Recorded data
===

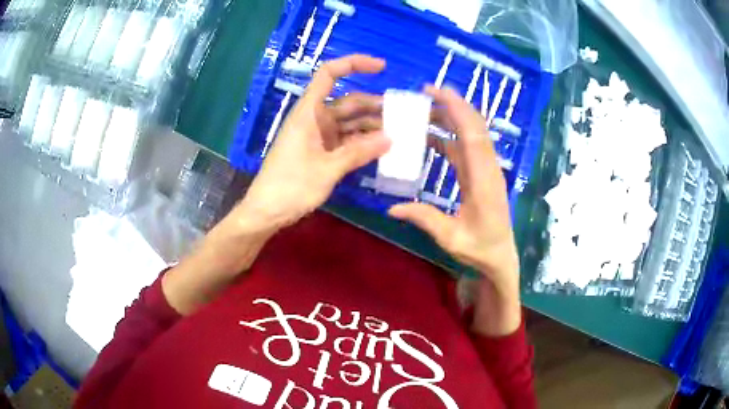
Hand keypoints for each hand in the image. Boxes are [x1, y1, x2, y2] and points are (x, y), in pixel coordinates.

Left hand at [162, 55, 390, 314]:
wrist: (266, 212)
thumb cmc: (290, 187)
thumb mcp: (327, 169)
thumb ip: (359, 152)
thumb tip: (390, 139)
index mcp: (309, 112)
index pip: (329, 74)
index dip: (354, 64)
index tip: (382, 67)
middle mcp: (314, 119)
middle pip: (348, 102)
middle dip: (375, 106)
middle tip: (404, 115)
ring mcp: (318, 136)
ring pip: (350, 123)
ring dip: (372, 127)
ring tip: (400, 134)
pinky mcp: (320, 152)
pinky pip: (346, 141)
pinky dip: (362, 143)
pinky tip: (382, 149)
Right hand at [388, 86, 520, 335]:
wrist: (501, 257)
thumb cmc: (480, 249)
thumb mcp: (451, 238)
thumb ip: (424, 219)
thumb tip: (391, 208)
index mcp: (484, 180)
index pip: (473, 134)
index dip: (456, 109)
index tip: (435, 92)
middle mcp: (488, 168)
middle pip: (474, 126)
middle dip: (452, 104)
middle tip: (424, 93)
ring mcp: (486, 169)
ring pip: (471, 134)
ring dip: (450, 118)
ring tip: (423, 110)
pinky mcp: (481, 174)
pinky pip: (466, 148)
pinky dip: (449, 137)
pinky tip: (430, 137)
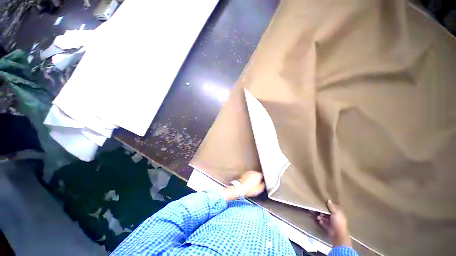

===

What the task asks: Retype the data word for word, please, and keep the images out.

Completed task:
Hand keypoints for each hand in the image. Boxes are [x1, y1, x2, y2] and points are (x, y), in pixel coordinates.

Left hand at [162, 55, 390, 314]:
wrist: (266, 212)
thumb cmc: (290, 187)
thumb mcp: (327, 169)
thumb ip: (359, 152)
thumb tip: (390, 139)
index mcp: (309, 112)
index pip: (329, 74)
index dip: (354, 64)
index tip: (382, 67)
middle mcp: (314, 119)
middle pip: (348, 102)
middle dip: (375, 106)
middle tip: (404, 115)
ring mcp: (318, 136)
ring pip: (350, 123)
ring dip: (372, 127)
ring tip: (400, 134)
pinky mcp: (320, 152)
pinky pip: (346, 141)
pinky dip: (362, 143)
pinky tip: (382, 149)
Right hand at [388, 86, 520, 335]:
wrist: (501, 257)
thumb cmc: (480, 249)
thumb mcp: (451, 238)
thumb ip: (424, 219)
thumb tip: (391, 208)
index mcp: (484, 180)
index pip: (473, 134)
index dip: (456, 109)
index tip: (435, 92)
middle mcp: (488, 168)
middle pip: (474, 126)
middle dip: (452, 104)
middle tip: (424, 93)
ring mcp: (486, 169)
ring pip: (471, 134)
ring dip: (450, 118)
ring tip: (423, 110)
pinky mcp: (481, 174)
pinky pip: (466, 148)
pinky dip: (449, 137)
pinky tip: (430, 137)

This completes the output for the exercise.